# WHAT THIS TASK INVOLVES
In the listing beneath this line, copy exactly the lines starting with the one containing "Figure 1. Tectonic" and going on through the one containing "TABLE 2 The set of experimental".

# RECORDED DATA
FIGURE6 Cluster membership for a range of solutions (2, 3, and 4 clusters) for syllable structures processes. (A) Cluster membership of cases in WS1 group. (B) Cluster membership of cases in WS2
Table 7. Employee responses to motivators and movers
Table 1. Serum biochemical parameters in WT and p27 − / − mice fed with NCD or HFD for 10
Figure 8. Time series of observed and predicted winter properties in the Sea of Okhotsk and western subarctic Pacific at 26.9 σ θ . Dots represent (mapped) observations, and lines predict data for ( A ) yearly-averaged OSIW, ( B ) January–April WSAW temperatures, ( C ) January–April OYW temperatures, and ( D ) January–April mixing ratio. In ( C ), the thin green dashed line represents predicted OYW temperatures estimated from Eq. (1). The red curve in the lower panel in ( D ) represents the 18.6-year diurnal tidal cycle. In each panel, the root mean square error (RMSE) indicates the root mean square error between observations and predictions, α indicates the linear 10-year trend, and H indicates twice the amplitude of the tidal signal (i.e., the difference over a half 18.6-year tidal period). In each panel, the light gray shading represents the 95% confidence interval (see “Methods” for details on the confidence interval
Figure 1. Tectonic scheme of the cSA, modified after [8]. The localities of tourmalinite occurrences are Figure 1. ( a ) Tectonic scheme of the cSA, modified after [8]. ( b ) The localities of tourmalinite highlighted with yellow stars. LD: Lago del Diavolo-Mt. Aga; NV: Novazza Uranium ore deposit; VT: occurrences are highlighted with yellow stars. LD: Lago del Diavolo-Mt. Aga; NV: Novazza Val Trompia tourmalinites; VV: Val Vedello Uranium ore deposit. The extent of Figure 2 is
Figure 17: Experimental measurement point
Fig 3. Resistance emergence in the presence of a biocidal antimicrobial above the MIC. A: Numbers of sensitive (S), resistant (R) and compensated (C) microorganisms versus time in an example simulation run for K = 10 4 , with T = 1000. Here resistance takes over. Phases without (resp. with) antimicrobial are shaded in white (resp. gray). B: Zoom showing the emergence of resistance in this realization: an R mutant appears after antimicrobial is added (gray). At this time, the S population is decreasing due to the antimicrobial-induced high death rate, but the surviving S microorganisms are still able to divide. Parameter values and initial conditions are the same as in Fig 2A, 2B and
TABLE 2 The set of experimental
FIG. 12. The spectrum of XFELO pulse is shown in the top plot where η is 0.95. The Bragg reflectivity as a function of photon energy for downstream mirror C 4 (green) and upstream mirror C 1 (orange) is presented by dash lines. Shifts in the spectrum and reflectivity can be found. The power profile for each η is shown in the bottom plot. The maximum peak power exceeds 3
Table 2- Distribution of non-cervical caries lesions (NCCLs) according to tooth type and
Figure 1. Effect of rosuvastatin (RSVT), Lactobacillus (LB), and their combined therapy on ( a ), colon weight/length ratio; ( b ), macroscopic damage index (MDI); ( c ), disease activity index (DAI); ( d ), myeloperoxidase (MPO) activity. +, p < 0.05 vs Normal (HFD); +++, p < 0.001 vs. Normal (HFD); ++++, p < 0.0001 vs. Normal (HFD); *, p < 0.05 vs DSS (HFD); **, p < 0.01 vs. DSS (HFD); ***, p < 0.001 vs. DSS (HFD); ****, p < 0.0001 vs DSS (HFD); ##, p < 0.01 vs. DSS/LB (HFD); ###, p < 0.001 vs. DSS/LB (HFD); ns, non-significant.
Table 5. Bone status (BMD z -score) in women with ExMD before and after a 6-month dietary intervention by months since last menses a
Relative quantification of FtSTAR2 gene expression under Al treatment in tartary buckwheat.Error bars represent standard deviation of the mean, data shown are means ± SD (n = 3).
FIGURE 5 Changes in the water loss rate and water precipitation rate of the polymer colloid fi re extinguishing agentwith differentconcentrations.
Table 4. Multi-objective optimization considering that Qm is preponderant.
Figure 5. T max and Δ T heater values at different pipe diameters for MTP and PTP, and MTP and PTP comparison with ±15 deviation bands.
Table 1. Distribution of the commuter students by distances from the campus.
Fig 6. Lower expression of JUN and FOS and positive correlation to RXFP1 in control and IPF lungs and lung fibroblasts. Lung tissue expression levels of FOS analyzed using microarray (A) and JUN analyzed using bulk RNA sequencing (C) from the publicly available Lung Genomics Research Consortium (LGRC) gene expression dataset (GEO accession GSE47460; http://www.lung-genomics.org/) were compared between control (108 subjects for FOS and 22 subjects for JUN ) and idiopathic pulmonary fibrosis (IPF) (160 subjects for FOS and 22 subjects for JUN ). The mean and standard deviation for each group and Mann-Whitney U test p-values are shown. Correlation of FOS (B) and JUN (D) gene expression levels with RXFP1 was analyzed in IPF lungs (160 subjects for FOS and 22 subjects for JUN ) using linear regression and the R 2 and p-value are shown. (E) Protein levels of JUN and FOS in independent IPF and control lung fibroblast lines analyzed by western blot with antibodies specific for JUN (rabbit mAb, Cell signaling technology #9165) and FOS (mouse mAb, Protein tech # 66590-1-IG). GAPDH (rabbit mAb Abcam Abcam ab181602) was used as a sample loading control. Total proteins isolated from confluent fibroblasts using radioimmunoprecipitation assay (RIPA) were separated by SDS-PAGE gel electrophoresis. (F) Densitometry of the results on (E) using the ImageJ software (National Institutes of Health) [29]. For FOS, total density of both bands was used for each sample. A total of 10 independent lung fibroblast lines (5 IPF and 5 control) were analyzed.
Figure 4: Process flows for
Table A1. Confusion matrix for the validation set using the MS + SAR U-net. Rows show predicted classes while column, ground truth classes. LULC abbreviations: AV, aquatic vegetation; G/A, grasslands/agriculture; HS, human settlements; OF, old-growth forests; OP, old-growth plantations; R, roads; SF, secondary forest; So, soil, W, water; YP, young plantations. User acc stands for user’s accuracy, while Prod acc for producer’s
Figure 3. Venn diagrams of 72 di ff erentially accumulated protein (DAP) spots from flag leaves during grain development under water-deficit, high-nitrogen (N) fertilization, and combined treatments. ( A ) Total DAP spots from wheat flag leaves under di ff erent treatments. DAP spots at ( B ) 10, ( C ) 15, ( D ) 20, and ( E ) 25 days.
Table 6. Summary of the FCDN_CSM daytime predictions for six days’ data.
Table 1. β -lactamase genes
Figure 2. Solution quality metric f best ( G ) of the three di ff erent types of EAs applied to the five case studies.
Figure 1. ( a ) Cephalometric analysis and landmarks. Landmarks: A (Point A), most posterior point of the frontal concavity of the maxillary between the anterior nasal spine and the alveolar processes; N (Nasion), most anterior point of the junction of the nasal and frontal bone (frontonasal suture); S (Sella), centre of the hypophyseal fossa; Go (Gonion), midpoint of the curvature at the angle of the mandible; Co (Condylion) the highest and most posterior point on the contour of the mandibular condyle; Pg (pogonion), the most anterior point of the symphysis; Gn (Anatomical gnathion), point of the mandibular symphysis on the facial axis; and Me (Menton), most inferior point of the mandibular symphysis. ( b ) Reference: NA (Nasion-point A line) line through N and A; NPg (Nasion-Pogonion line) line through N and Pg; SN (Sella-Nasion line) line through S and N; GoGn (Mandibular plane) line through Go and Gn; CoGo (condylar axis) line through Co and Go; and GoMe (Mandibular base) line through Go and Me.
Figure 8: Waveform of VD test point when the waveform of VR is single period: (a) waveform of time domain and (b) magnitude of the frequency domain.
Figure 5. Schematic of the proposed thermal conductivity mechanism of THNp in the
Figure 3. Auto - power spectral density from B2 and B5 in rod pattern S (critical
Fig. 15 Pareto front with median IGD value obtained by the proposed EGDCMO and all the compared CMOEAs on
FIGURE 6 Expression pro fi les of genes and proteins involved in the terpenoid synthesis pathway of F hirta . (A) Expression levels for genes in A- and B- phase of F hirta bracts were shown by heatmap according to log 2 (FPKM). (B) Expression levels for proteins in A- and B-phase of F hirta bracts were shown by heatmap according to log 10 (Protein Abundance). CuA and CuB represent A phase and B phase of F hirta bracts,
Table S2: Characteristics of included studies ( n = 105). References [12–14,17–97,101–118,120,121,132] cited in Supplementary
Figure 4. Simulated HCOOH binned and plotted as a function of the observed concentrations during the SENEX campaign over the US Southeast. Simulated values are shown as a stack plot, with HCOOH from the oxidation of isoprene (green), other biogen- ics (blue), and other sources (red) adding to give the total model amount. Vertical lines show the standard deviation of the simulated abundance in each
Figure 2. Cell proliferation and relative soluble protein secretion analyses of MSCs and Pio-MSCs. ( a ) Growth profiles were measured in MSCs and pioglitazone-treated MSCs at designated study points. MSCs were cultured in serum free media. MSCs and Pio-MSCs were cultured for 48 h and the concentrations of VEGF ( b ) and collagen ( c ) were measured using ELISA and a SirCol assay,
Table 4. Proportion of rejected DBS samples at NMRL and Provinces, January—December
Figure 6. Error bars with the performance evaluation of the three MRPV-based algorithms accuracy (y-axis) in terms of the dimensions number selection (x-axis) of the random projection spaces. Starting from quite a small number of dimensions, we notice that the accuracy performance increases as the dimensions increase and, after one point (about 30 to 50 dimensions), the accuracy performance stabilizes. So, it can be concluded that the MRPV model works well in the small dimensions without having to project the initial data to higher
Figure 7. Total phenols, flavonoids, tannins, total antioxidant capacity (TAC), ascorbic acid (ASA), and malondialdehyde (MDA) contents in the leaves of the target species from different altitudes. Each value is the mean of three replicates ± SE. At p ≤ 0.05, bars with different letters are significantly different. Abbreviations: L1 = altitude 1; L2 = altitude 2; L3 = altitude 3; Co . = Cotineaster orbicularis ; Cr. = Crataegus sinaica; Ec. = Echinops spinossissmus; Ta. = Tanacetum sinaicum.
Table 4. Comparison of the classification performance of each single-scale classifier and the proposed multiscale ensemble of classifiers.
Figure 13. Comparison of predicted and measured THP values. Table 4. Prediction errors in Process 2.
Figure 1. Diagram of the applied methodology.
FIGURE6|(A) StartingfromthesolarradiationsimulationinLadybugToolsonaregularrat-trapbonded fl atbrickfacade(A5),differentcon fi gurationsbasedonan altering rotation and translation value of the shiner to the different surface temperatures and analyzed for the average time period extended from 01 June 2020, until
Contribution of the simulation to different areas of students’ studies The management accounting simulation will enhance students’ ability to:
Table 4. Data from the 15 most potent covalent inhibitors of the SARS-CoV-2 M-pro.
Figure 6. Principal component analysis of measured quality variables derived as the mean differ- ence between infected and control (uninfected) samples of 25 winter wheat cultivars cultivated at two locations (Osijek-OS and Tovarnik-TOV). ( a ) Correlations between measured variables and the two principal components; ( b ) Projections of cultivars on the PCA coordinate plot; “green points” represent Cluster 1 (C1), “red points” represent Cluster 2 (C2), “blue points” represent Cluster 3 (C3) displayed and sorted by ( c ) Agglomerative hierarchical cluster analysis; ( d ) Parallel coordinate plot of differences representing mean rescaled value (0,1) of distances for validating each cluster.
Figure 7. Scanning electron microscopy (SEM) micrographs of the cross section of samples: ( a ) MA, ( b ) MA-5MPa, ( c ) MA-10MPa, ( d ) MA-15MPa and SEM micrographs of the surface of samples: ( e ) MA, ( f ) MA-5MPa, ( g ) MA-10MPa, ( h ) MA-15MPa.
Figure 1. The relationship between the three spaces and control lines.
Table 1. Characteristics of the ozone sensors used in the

# RESULT OF THIS EXERCISE
Figure 1. Tectonic scheme of the cSA, modified after [8]. The localities of tourmalinite occurrences are Figure 1. ( a ) Tectonic scheme of the cSA, modified after [8]. ( b ) The localities of tourmalinite highlighted with yellow stars. LD: Lago del Diavolo-Mt. Aga; NV: Novazza Uranium ore deposit; VT: occurrences are highlighted with yellow stars. LD: Lago del Diavolo-Mt. Aga; NV: Novazza Val Trompia tourmalinites; VV: Val Vedello Uranium ore deposit. The extent of Figure 2 is
Figure 17: Experimental measurement point
Fig 3. Resistance emergence in the presence of a biocidal antimicrobial above the MIC. A: Numbers of sensitive (S), resistant (R) and compensated (C) microorganisms versus time in an example simulation run for K = 10 4 , with T = 1000. Here resistance takes over. Phases without (resp. with) antimicrobial are shaded in white (resp. gray). B: Zoom showing the emergence of resistance in this realization: an R mutant appears after antimicrobial is added (gray). At this time, the S population is decreasing due to the antimicrobial-induced high death rate, but the surviving S microorganisms are still able to divide. Parameter values and initial conditions are the same as in Fig 2A, 2B and
TABLE 2 The set of experimental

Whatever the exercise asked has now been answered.